The politicians at the Centre are engaged in a do-or-die struggle to retain the land and police powers functions under them as against the Provincial Councils. To my mind, the following are the real reasons why they do so. They have not based on the relative suitability and efficiency of the Centre and the PCs;
a. State land is a lucrative asset which can be exploited for personal advantage and to help the kinsman and loyalists. There can be huge kickbacks when land is sold or leased out to big time investors at low prices.
b. The subject of land includes soil and mineral resources. The right to grant permits for the exploitation of these resources or to condone illicit exploitation brings kick backs.
c. Powers over the Police is indispensable to those in authority for their personal security. It can be used to intimidate, harass, cause physical harm and even abduct those who are ‘not with us’.
d. Land and Police powers give prestige and a boost to the ego.
It is a norm of democratic government that the Governors should not to be too far away from the people whom they govern. In fact, Provincial Councils are the second tier of government and being closer to the people than the Central Government, they would understand the needs and aspirations of the people better. There is nothing in the Police and Land powers that makes the Provincial administrators unsuitable or incompetent to handle. After all patriotism is not an exclusive attribute of the Central Government politicians. The truth may well be the converse. Because of proximity and the constant gaze of the local people, the Provincial politicians will tend to be less corrupt and more responsive to the people.
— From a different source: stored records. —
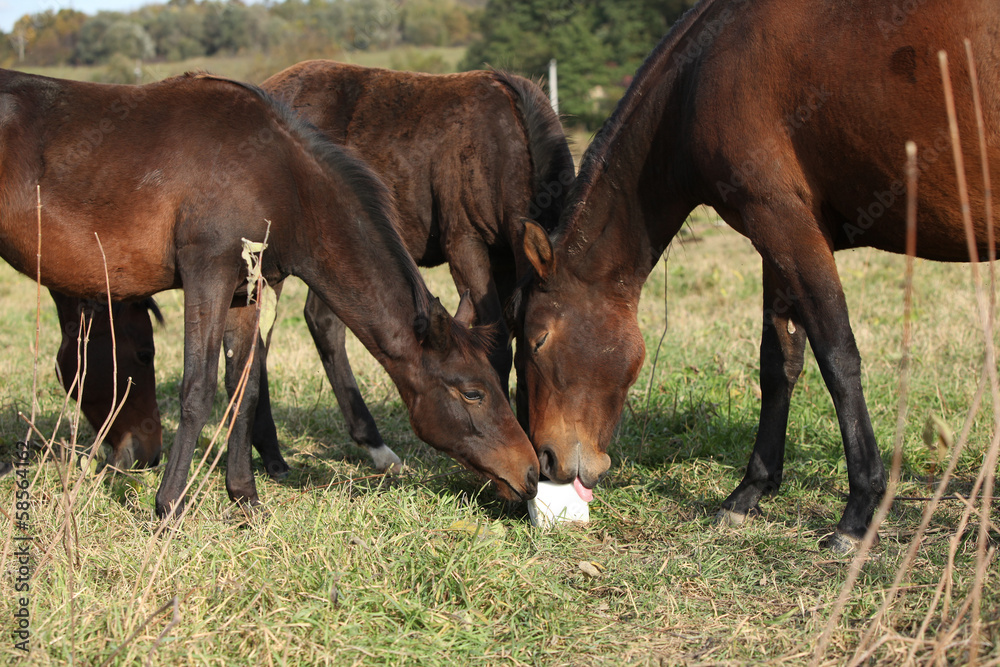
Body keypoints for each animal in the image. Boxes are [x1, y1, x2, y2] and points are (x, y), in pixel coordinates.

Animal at [246, 61, 574, 474]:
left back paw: (373, 446)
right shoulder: (465, 244)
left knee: (322, 322)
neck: (507, 141)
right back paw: (272, 452)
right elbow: (496, 347)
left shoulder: (506, 263)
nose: (551, 459)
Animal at [510, 0, 1000, 551]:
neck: (700, 77)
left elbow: (838, 359)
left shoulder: (787, 225)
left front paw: (859, 509)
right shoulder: (777, 242)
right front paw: (749, 492)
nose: (544, 461)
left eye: (538, 341)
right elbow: (779, 362)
In the last resort, the people driven to the wall by corruption and inaction should have a pressure release valve to give vent to their feelings. They may have to gheraothe offending politicians and administrators. The people would find it easier to do so to a Provincial Council administration in a city close to them than to the Central Government Authorities who are ensconced behind bullet proof glass, water cannon, T56 rifles and tear gas in faraway Colombo.